__Work to complete__.
Please retype each line of the entries below without changing anything.

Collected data
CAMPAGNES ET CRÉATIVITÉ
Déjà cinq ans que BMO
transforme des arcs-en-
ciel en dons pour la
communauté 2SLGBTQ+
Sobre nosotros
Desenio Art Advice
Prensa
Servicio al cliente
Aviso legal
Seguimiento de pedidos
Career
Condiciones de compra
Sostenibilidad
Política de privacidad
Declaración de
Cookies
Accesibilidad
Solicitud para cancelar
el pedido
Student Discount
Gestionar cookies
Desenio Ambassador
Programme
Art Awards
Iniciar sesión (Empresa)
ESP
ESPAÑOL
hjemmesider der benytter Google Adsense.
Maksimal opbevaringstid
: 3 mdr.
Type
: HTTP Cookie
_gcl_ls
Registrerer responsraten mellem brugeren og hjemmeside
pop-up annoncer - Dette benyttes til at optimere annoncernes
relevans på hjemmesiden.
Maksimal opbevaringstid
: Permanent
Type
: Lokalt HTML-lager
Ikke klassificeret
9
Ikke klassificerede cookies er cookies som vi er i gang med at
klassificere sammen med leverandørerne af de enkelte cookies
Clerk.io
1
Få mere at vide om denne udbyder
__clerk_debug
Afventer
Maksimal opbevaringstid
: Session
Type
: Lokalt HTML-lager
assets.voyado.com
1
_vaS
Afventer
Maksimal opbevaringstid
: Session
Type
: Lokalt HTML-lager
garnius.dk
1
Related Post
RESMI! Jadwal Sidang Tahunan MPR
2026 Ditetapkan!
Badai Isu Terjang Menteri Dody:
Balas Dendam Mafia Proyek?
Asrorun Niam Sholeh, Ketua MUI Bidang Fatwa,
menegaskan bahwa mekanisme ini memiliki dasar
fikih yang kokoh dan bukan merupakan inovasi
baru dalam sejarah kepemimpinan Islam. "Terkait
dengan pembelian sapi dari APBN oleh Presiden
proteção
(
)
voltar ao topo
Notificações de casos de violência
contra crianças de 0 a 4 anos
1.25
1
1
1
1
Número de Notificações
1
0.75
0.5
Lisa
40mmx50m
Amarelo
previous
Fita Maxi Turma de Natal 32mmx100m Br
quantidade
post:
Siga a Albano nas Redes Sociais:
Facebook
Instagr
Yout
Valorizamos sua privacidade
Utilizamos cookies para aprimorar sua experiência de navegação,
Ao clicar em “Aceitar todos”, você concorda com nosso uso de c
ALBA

__Exercise answer__.
CAMPAGNES ET CRÉATIVITÉ
Déjà cinq ans que BMO
transforme des arcs-en-
ciel en dons pour la
communauté 2SLGBTQ+
Sobre nosotros
Desenio Art Advice
Prensa
Servicio al cliente
Aviso legal
Seguimiento de pedidos
Career
Condiciones de compra
Sostenibilidad
Política de privacidad
Declaración de
Cookies
Accesibilidad
Solicitud para cancelar
el pedido
Student Discount
Gestionar cookies
Desenio Ambassador
Programme
Art Awards
Iniciar sesión (Empresa)
ESP
ESPAÑOL
hjemmesider der benytter Google Adsense.
Maksimal opbevaringstid
: 3 mdr.
Type
: HTTP Cookie
_gcl_ls
Registrerer responsraten mellem brugeren og hjemmeside
pop-up annoncer - Dette benyttes til at optimere annoncernes
relevans på hjemmesiden.
Maksimal opbevaringstid
: Permanent
Type
: Lokalt HTML-lager
Ikke klassificeret
9
Ikke klassificerede cookies er cookies som vi er i gang med at
klassificere sammen med leverandørerne af de enkelte cookies
Clerk.io
1
Få mere at vide om denne udbyder
__clerk_debug
Afventer
Maksimal opbevaringstid
: Session
Type
: Lokalt HTML-lager
assets.voyado.com
1
_vaS
Afventer
Maksimal opbevaringstid
: Session
Type
: Lokalt HTML-lager
garnius.dk
1
Related Post
RESMI! Jadwal Sidang Tahunan MPR
2026 Ditetapkan!
Badai Isu Terjang Menteri Dody:
Balas Dendam Mafia Proyek?
Asrorun Niam Sholeh, Ketua MUI Bidang Fatwa,
menegaskan bahwa mekanisme ini memiliki dasar
fikih yang kokoh dan bukan merupakan inovasi
baru dalam sejarah kepemimpinan Islam. "Terkait
dengan pembelian sapi dari APBN oleh Presiden
proteção
(
)
voltar ao topo
Notificações de casos de violência
contra crianças de 0 a 4 anos
1.25
1
1
1
1
Número de Notificações
1
0.75
0.5
Lisa
40mmx50m
Amarelo
previous
Fita Maxi Turma de Natal 32mmx100m Br
quantidade
post:
Siga a Albano nas Redes Sociais:
Facebook
Instagr
Yout
Valorizamos sua privacidade
Utilizamos cookies para aprimorar sua experiência de navegação,
Ao clicar em “Aceitar todos”, você concorda com nosso uso de c
ALBA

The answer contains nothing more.